155edo is closely related to 31edo, but the patent vals differ on the mapping for 3. The equal temperament tempers out 15625/15552 (kleisma) and [42 -25 -1⟩ in the 5-limit; 245/243, 3136/3125, and 823543/819200 in the 7-limit, supporting clyde.
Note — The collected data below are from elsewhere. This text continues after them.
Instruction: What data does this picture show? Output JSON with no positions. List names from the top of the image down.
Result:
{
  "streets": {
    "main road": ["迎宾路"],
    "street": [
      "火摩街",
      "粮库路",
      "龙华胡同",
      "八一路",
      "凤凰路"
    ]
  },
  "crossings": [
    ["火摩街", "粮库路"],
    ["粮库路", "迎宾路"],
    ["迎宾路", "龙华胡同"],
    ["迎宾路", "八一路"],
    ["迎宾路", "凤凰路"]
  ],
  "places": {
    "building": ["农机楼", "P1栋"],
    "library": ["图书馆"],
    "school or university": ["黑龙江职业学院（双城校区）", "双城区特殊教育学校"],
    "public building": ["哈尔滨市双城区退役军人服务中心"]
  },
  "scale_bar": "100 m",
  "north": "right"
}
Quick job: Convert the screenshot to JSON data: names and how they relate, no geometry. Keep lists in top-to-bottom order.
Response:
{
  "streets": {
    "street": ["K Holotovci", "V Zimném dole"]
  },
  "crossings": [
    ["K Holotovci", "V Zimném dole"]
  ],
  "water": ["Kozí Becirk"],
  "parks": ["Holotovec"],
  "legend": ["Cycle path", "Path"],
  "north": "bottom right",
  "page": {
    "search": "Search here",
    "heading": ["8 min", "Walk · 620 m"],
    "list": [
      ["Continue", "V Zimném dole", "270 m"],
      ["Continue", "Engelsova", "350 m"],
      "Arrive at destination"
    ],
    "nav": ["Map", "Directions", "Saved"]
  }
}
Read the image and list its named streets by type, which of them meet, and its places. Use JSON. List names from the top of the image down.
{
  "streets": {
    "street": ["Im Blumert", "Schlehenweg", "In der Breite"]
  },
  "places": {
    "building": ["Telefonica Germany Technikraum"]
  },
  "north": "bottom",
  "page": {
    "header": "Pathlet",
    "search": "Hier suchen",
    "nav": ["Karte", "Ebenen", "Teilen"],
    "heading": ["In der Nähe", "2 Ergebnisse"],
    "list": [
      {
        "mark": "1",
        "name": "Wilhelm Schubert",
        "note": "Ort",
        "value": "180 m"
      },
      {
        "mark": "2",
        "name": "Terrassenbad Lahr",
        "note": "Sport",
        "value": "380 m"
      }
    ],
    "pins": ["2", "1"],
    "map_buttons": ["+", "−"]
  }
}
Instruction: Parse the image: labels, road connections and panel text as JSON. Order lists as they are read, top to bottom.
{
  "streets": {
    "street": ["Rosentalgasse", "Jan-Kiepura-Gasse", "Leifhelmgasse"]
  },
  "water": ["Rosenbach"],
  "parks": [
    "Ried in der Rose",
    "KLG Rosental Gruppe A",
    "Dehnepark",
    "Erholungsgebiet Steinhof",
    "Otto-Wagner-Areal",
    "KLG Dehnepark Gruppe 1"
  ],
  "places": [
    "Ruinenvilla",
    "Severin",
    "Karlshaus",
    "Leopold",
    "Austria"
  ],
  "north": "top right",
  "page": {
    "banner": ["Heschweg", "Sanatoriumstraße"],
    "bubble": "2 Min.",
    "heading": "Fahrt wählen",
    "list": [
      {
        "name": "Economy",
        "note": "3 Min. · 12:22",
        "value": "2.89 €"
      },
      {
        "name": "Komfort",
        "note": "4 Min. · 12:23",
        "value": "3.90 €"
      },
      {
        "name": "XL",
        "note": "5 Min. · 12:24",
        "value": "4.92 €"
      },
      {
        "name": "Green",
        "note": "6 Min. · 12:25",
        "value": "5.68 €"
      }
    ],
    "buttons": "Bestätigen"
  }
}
Using the patent val, it tempers out 385/384, 896/891, 1331/1323, and 3773/3750 in the 11-limit; 196/195, 325/324, 625/624, and 1001/1000 in the 13-limit.
155edo is additionally notable for having an extremely precise (about 0.0006 cents sharp) approximation of 15/13, being the denominator of a convergent to its logarithm, the last one before 8743edo, having 28-strong telicity for this interval.
Odd harmonics
| Harmonic | 3 | 5 | 7 | 9 | 11 | 13 | 15 | 17 | 19 | 21 | 23 | |
|---|---|---|---|---|---|---|---|---|---|---|---|---|
| Error | Absolute (¢) | +2.56 | +0.78 | -1.08 | -2.62 | -1.64 | +3.34 | +3.34 | +3.43 | -3.32 | +1.48 | -1.18 |
| Relative (%) | +33.1 | +10.1 | -14.0 | -33.8 | -21.2 | +43.2 | +43.2 | +44.3 | -42.9 | +19.1 | -15.2 | |
| Steps (reduced) |
246 (91) |
360 (50) |
435 (125) |
491 (26) |
536 (71) |
574 (109) |
606 (141) |
634 (14) |
658 (38) |
681 (61) |
701 (81) | |
Subsets and supersets
Since 155 factors into 5 × 31, 155edo contains 5edo and 31edo as subsets.